─── Records for the exercise ───

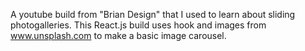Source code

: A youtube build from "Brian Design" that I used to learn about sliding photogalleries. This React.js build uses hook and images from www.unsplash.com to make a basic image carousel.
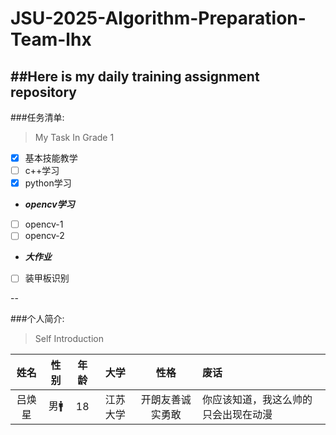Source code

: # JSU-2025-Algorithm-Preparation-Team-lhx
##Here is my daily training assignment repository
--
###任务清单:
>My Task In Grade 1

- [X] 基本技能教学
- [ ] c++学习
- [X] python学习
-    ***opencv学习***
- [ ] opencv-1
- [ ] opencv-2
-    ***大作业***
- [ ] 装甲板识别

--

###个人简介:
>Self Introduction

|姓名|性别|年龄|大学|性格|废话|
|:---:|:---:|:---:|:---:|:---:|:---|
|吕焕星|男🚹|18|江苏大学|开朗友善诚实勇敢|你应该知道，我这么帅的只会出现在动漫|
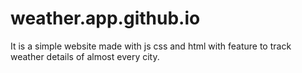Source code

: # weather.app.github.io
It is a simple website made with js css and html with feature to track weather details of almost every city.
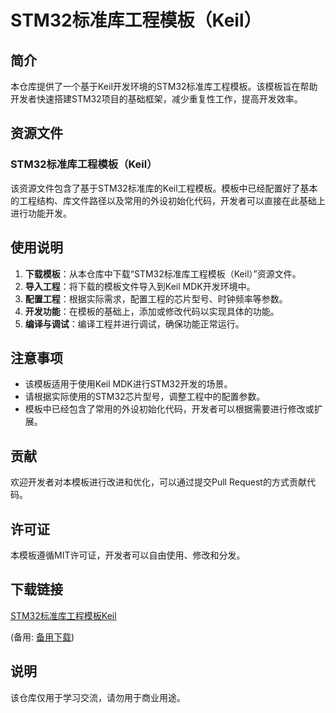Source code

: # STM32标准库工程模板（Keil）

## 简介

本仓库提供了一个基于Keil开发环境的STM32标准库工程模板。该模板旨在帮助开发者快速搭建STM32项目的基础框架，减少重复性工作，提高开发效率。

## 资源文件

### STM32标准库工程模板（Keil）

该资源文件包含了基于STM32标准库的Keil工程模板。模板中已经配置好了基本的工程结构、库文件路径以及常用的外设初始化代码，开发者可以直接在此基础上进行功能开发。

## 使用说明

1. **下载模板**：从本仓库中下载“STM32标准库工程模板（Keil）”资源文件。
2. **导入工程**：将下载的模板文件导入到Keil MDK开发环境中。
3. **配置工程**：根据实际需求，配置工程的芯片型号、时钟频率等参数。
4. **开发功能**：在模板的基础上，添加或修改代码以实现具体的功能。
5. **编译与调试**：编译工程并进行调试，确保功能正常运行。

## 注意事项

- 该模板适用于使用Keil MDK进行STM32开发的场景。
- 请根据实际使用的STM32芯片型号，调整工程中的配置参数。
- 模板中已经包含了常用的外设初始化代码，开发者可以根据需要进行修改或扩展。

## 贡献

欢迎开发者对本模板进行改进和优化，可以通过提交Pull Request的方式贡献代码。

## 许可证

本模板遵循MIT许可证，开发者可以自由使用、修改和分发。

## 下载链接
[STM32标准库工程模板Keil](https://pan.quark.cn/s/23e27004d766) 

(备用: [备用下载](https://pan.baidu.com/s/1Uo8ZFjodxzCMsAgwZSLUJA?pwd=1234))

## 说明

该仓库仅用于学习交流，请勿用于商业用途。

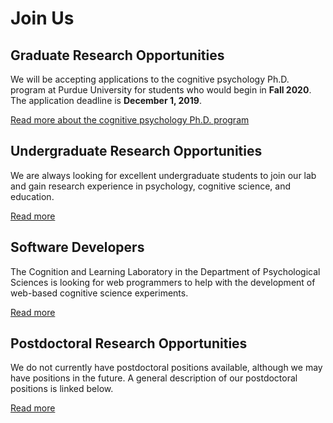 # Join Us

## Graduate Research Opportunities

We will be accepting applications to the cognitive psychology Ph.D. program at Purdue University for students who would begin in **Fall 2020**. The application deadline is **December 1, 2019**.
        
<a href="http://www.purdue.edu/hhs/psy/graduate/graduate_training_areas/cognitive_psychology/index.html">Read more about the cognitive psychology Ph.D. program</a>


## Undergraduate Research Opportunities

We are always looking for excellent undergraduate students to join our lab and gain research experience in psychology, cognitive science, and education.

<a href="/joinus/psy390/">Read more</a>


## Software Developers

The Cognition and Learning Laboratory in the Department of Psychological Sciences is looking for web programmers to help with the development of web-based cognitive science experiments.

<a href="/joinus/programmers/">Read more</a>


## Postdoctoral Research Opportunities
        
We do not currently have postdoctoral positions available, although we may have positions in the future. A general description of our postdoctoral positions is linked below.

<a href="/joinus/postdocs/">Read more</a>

───

### Instruction
Count the lines above that contain the string "students", treating uppercase and lowercase letters as different. Reply with the number alone.

### Worked solution
2